Data items
Start of Block
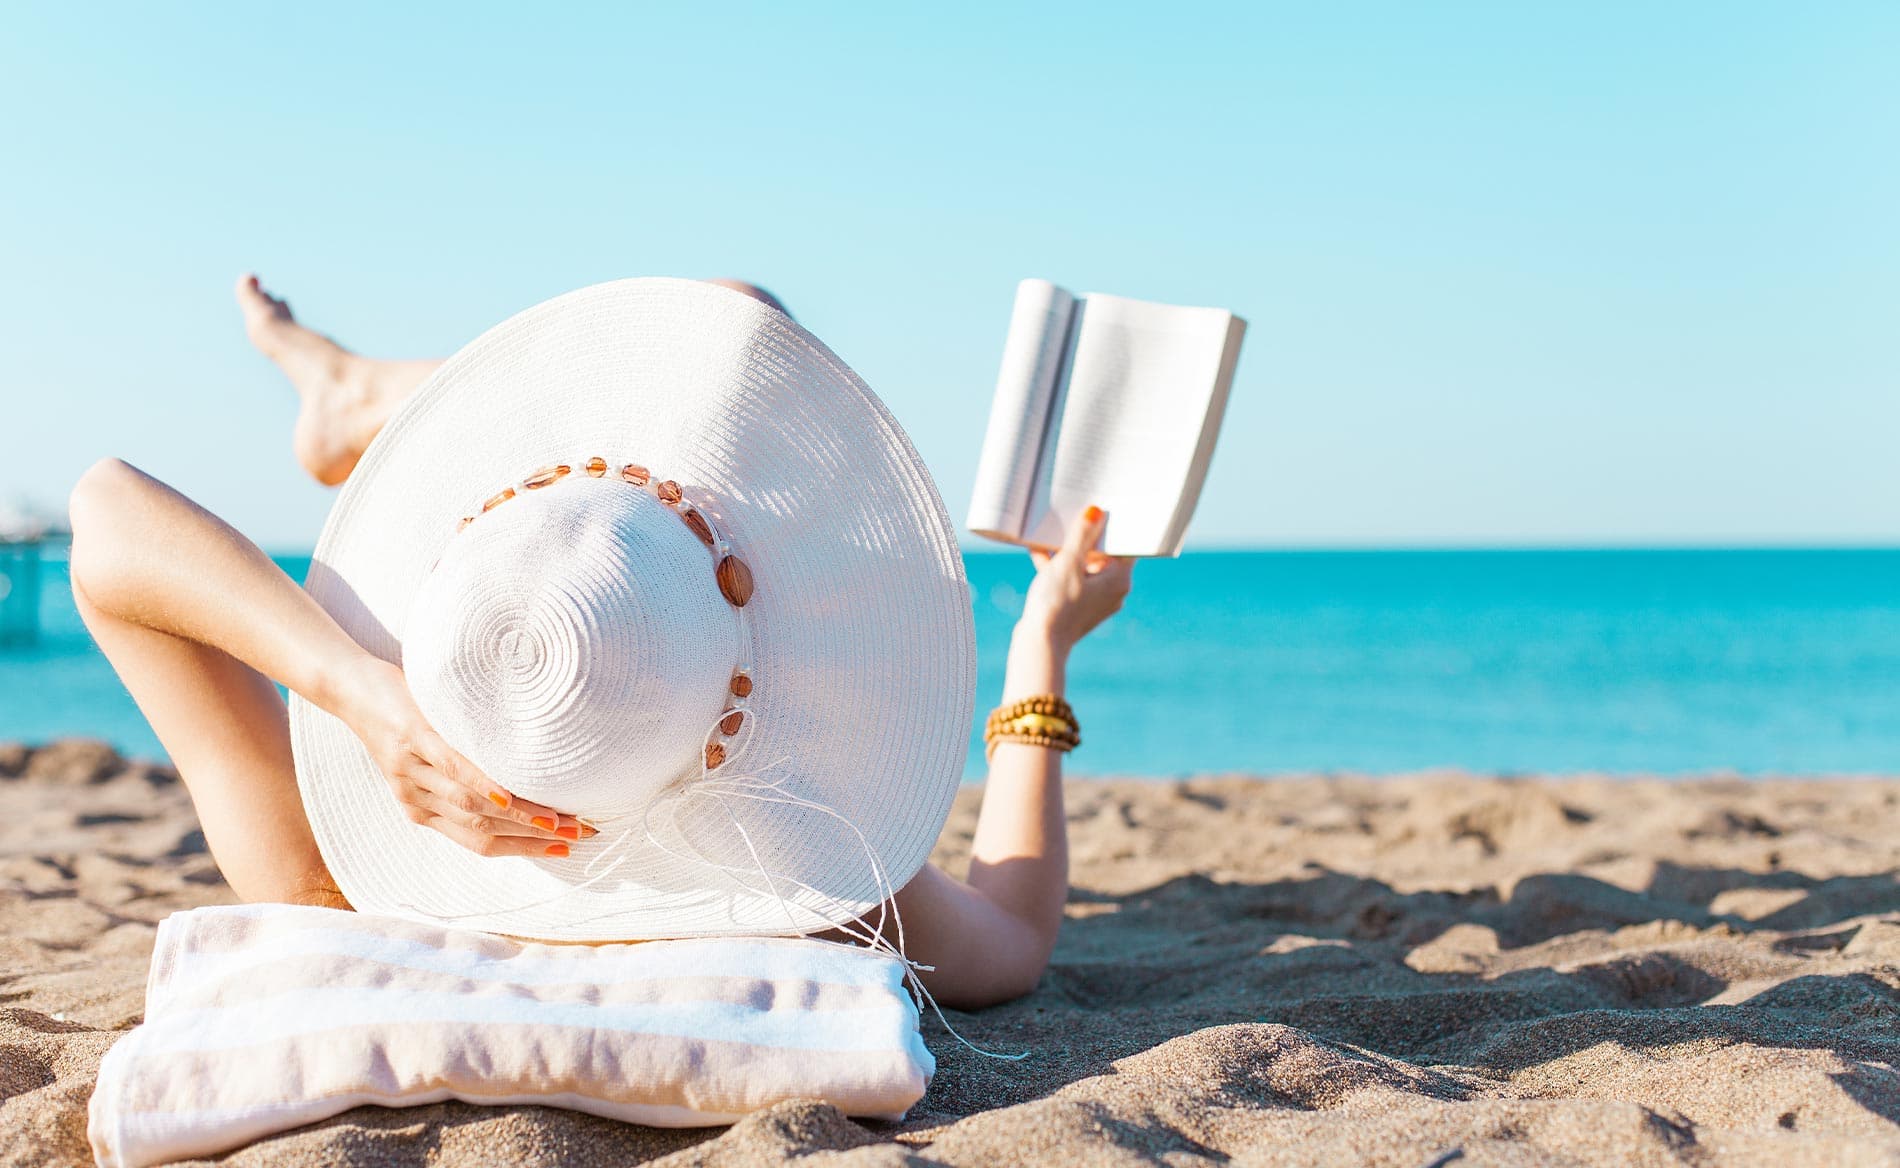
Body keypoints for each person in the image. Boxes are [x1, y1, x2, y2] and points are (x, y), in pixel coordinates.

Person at [67, 276, 1134, 1011]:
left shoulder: (331, 885)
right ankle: (370, 401)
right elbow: (1014, 932)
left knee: (730, 320)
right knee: (738, 315)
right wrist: (1043, 639)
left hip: (406, 723)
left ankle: (363, 400)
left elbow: (107, 512)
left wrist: (358, 692)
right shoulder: (803, 891)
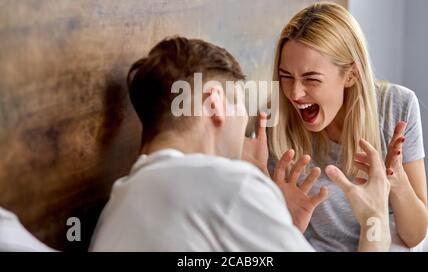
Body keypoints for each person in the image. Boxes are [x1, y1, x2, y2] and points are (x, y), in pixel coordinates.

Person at [89, 36, 391, 251]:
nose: (244, 125)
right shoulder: (230, 184)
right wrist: (375, 217)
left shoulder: (117, 205)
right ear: (215, 104)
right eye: (240, 103)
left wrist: (286, 231)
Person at [265, 2, 428, 251]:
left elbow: (417, 237)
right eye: (286, 76)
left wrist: (397, 184)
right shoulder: (274, 120)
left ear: (351, 75)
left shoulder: (396, 106)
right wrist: (281, 220)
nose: (295, 93)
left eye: (311, 79)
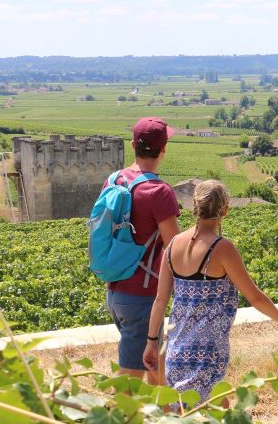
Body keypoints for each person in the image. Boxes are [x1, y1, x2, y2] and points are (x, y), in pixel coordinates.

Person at [143, 180, 278, 400]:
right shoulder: (222, 249)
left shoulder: (173, 244)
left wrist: (150, 344)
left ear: (194, 207)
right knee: (211, 410)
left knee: (187, 412)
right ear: (225, 210)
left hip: (176, 350)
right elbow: (254, 297)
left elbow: (159, 300)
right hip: (208, 353)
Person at [105, 117, 180, 384]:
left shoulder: (115, 180)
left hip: (115, 290)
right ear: (163, 149)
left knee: (154, 366)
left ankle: (163, 413)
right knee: (129, 383)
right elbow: (175, 249)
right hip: (142, 297)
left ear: (133, 145)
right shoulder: (159, 191)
End of Block
WORK INSTRUCTIONS » Return all records verbatim and drop the pictures.

SOLUTION FOR THIS PROBLEM »
Body keypoints for each person in the image. Boxes are [x1, y1, x2, y2] and points are (x, y), in pixel coordinates.

Person at [67, 276, 1134, 1011]:
left shoulder: (331, 885)
right ankle: (370, 401)
right elbow: (1014, 932)
left knee: (730, 320)
right knee: (738, 315)
right wrist: (1043, 639)
left hip: (406, 723)
left ankle: (363, 400)
left elbow: (107, 512)
left wrist: (358, 692)
right shoulder: (803, 891)
Body keypoints for each person in the image. Boxes are [x1, y1, x2, y2] and points are (x, y), in pixel coordinates.

Person at [89, 36, 391, 251]:
nose: (244, 125)
right shoulder: (230, 184)
right wrist: (375, 217)
left shoulder: (117, 205)
right ear: (215, 104)
right eye: (240, 103)
left wrist: (286, 231)
Person at [265, 2, 428, 251]:
left elbow: (417, 237)
right eye: (286, 76)
left wrist: (397, 184)
right shoulder: (274, 120)
left ear: (351, 75)
left shoulder: (396, 106)
right wrist: (281, 220)
nose: (295, 93)
left eye: (311, 79)
Body keypoints for each person in the image. Boxes are [x1, y1, x2, y2] and points are (x, y), in pixel coordinates.

Person at [143, 180, 278, 400]:
right shoulder: (222, 249)
left shoulder: (173, 244)
left wrist: (150, 344)
left ear: (194, 207)
right knee: (211, 410)
left knee: (187, 412)
right ear: (225, 210)
left hip: (176, 350)
right elbow: (254, 297)
left elbow: (159, 300)
right hip: (208, 353)
Person at [105, 117, 180, 384]:
left shoulder: (115, 180)
left hip: (115, 290)
right ear: (163, 149)
left knee: (154, 366)
left ankle: (163, 413)
right knee: (129, 383)
right elbow: (175, 249)
right hip: (142, 297)
left ear: (133, 145)
right shoulder: (159, 191)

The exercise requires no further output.